_Page text_.
☆ ☆ ☆ ☆

Background Rheumatoid arthritis (RA) is characterised by autoantibodies to citrullinated proteins (ACPA). Smoking and specific HLA alleles are well-established risk factors for ACPA+RA, and more recently Porphyromonas gingivalis, a major cause of periodontitis (PD), has been linked to ACPA+RA. Our ambition with this study is to clone ACPA-specific B-cells from gingival tissue of patients suffering from both PD and RA, in order to demonstrate that citrulline-specific B-cells, previously only detected in RA joints and circulation, may also reside in gingival tissue.
Materials and methods Gingival tissue-derived single CD19+ B-cells from an ACPA+RA patient with PD were sorted by flow cytometry. Immunoglobulin (Ig) variable region genes were sequenced and expressed to generate recombinant monoclonal antibodies (mAbs). These mAbs will subsequently be screened for reactivity towards citrullinated antigens by ELISA and an antigen multiplex assay.

☆ ☆ ☆ ☆

_Requirement A_.
Answer these questions from the abstract on B-cells in gingival tissue:
(i) Which bacterium, described as a major cause of periodontitis, has been linked to ACPA+RA?
(ii) What cells were sorted by flow cytometry from the gingival tissue?
(iii) By which two methods will the monoclonal antibodies be screened for reactivity towards citrullinated antigens?
_Requirement B_. Resume the abstract on B-cells in gingival tissue after its final sentence and write the next part.

_Data to examine_.
☆ ☆ ☆ ☆

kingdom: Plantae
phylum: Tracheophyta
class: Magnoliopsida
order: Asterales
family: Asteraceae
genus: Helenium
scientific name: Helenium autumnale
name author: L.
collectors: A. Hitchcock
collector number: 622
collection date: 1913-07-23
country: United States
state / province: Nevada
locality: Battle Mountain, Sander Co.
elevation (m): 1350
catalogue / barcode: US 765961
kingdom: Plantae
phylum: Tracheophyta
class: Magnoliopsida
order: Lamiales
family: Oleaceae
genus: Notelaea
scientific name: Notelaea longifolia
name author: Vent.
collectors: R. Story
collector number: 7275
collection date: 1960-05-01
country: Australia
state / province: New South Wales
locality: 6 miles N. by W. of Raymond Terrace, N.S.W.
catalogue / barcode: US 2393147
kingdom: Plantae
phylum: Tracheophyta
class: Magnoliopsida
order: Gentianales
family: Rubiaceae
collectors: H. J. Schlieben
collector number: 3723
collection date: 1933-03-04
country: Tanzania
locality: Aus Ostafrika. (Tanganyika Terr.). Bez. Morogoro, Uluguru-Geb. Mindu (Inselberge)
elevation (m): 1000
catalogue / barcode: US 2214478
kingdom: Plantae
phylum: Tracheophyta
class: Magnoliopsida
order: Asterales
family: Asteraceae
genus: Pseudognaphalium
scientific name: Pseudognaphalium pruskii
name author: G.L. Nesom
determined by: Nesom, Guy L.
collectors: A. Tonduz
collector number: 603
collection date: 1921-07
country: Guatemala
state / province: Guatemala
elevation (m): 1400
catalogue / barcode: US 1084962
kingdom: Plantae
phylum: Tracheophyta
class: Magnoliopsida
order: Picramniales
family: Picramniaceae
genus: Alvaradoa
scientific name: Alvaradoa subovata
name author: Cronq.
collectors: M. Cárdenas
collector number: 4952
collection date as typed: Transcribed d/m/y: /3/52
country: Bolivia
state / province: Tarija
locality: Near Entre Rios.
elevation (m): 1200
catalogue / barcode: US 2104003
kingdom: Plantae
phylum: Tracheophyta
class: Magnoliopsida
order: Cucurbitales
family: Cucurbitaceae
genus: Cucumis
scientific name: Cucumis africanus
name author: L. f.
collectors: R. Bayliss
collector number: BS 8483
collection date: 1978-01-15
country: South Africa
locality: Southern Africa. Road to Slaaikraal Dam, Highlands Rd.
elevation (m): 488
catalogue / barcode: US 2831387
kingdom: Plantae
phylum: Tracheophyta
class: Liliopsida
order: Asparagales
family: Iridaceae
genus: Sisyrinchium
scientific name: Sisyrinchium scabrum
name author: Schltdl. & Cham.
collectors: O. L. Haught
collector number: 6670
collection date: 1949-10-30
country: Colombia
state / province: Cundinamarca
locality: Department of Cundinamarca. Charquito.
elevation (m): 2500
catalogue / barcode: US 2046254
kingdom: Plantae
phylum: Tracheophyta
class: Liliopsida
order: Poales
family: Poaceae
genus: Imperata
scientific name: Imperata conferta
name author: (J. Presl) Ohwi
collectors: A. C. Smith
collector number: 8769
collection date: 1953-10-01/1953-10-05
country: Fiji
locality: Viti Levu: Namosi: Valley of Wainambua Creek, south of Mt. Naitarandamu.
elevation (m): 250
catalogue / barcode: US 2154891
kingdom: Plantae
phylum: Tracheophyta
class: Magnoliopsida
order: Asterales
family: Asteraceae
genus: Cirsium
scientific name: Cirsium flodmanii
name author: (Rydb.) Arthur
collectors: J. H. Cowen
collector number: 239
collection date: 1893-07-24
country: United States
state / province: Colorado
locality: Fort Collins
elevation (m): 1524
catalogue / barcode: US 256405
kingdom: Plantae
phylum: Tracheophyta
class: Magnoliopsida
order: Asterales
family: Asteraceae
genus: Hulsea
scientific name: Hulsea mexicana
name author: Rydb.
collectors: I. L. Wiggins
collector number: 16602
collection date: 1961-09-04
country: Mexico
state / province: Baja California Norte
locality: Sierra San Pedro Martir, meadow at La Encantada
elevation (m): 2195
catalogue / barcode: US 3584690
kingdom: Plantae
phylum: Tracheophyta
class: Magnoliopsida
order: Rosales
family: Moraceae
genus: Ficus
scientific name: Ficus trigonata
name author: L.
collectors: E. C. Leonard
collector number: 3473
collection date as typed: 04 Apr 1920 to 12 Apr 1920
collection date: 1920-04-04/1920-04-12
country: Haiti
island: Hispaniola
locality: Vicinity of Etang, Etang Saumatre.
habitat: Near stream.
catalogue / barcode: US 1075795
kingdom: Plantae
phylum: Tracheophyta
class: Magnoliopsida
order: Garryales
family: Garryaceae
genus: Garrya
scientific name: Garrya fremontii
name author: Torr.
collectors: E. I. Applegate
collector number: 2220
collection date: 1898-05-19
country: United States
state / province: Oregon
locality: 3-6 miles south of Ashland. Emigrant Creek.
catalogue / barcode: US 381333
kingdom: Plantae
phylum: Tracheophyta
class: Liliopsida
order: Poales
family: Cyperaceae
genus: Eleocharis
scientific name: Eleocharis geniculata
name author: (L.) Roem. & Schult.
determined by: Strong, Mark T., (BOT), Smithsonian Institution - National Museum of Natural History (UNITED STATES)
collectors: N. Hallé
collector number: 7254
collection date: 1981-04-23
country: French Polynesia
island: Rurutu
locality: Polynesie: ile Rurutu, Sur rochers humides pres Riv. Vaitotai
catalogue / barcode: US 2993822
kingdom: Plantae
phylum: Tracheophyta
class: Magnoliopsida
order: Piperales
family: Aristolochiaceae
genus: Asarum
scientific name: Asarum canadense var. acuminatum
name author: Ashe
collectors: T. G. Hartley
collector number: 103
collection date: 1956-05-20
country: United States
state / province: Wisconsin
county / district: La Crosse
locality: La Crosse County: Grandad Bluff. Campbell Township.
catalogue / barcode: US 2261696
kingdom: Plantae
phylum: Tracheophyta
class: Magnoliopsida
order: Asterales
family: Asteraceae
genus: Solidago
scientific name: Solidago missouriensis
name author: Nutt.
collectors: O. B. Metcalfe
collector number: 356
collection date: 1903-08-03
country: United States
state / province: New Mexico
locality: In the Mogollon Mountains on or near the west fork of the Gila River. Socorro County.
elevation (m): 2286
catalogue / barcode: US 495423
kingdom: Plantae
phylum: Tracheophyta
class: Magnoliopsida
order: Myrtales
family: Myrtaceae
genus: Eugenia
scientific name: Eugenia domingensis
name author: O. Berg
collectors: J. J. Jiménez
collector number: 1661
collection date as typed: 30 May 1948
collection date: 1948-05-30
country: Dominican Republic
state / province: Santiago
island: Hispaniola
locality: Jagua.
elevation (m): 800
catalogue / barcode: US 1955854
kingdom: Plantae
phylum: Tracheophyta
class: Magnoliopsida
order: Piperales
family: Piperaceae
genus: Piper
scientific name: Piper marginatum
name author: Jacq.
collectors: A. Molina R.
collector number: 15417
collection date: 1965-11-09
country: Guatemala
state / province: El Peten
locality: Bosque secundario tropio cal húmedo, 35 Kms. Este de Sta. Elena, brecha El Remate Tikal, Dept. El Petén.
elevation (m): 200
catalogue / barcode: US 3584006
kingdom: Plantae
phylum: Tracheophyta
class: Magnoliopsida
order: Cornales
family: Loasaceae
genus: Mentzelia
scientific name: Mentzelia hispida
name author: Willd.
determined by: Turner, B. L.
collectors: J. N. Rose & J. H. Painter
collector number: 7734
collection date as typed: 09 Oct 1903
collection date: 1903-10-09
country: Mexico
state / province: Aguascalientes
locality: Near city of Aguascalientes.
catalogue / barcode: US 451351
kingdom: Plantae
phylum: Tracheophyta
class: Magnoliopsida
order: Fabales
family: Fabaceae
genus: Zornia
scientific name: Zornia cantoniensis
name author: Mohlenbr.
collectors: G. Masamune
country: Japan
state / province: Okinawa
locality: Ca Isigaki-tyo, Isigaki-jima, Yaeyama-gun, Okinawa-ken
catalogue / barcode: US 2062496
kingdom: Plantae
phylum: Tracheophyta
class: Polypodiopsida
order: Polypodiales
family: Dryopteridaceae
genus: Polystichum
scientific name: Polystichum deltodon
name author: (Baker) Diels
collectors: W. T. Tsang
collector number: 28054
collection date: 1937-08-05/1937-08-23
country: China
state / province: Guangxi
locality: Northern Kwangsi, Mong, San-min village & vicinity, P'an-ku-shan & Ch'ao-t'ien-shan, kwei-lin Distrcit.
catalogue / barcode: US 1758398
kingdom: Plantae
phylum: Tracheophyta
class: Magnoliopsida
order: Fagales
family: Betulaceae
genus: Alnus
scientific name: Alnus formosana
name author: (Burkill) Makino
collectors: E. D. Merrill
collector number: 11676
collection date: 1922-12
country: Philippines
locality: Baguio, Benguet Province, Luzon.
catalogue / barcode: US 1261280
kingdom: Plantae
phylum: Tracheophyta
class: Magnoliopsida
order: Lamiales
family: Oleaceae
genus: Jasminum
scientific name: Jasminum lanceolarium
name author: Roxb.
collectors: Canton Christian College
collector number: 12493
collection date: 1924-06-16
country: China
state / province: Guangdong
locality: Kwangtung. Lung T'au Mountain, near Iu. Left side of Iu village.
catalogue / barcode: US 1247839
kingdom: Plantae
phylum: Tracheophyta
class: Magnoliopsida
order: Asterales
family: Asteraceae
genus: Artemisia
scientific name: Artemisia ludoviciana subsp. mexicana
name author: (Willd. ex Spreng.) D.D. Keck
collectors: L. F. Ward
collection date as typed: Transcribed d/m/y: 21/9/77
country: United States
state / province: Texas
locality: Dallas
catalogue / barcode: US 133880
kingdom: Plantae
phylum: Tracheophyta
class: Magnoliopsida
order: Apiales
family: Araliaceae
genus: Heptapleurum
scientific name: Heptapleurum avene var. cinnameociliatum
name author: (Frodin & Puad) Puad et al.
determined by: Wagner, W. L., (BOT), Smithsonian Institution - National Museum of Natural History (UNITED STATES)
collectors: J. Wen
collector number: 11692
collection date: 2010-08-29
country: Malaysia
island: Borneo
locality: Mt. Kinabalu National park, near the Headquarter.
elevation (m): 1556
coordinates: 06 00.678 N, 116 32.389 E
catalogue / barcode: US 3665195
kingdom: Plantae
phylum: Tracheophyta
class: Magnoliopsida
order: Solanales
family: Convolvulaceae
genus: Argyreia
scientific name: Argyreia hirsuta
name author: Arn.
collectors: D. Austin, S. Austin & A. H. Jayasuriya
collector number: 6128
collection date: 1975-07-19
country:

☆ ☆ ☆ ☆

_Written response A_.
(i) Porphyromonas gingivalis.
(ii) Single CD19+ B-cells from an ACPA+RA patient with periodontitis.
(iii) ELISA and an antigen multiplex assay.

_Written response B_.
Results We successfully isolated 480 CD19+ B-cells from the gingival tissue, and to this date, we have analysed 110 variable heavy chain Ig genes (IGHV). Ig gene sequences analysis demonstrated that the B-cell repertoire was predominantly polyclonal, although two clonally related B-cell populations (approximately 2%) were detected. Compared to healthy controls, RA/PD B-cells showed decrease in VH3 and JH5 genes, and increase in VH4, JH4 and JH6. By individual VH gene segments, IGHV4–31 was overrepresented compared to controls (p<0.0001). Conversely, IGHV1-2, IGHV3-23, and IGHV4-34 were under-represented (p<0.0001). Interestingly, antibodies with positively charged IGHV CDR3 regions, a feature associated with auto-reactivity, were enriched in gingival tissue.
Alignment of VH sequences to their closest germline counterparts revealed that RA/PD B-cells exhibited extensive mutations in the IGH CDR regions and higher levels of somatic mutations in the V gene segments compared to controls (p<0001). These observations suggest that the B-cell response in the gingival tissue was antigen-driven. We have so far expressed 47 mAbs, and we are currently screening these for citrulline-reactivity.
Conclusions We have been able to successfully isolate and clone a number of gingival-tissue-derived B-cells. Based on the hypothesis that the ACPA-response may be initiated at mucosal surfaces such as gingival tissue, we now have the tools available to more directly address this etiological question.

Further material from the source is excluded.